Data shown.
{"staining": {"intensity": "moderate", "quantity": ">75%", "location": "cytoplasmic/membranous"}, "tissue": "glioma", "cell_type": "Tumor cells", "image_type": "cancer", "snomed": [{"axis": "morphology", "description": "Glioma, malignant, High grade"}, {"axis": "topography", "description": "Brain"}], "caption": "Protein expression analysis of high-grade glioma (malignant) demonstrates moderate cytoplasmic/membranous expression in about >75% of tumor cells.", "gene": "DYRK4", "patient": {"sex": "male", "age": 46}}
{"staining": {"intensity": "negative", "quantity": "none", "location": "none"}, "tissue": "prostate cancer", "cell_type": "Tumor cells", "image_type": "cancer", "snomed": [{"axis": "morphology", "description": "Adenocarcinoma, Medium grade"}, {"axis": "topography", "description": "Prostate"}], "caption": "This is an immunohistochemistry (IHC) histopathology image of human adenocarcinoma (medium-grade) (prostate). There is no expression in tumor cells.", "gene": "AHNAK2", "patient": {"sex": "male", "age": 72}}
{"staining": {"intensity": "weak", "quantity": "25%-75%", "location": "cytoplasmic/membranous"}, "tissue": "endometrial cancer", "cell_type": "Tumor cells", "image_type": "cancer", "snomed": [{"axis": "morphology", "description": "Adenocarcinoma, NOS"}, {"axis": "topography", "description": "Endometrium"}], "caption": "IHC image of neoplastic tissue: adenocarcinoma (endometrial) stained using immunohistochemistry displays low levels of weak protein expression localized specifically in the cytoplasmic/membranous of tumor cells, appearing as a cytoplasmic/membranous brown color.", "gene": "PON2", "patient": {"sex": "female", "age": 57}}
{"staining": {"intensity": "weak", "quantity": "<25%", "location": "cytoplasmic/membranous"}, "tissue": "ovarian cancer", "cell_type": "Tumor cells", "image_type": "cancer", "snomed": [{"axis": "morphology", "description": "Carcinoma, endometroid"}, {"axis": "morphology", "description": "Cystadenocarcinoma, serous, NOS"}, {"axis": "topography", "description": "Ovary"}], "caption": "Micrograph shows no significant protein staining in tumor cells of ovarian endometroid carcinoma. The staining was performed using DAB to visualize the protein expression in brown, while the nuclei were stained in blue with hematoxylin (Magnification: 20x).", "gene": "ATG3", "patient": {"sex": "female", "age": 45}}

Your objective.
Read the material above and copy out each line holding "grade".

Your response.
{"staining": {"intensity": "moderate", "quantity": ">75%", "location": "cytoplasmic/membranous"}, "tissue": "glioma", "cell_type": "Tumor cells", "image_type": "cancer", "snomed": [{"axis": "morphology", "description": "Glioma, malignant, High grade"}, {"axis": "topography", "description": "Brain"}], "caption": "Protein expression analysis of high-grade glioma (malignant) demonstrates moderate cytoplasmic/membranous expression in about >75% of tumor cells.", "gene": "DYRK4", "patient": {"sex": "male", "age": 46}}
{"staining": {"intensity": "negative", "quantity": "none", "location": "none"}, "tissue": "prostate cancer", "cell_type": "Tumor cells", "image_type": "cancer", "snomed": [{"axis": "morphology", "description": "Adenocarcinoma, Medium grade"}, {"axis": "topography", "description": "Prostate"}], "caption": "This is an immunohistochemistry (IHC) histopathology image of human adenocarcinoma (medium-grade) (prostate). There is no expression in tumor cells.", "gene": "AHNAK2", "patient": {"sex": "male", "age": 72}}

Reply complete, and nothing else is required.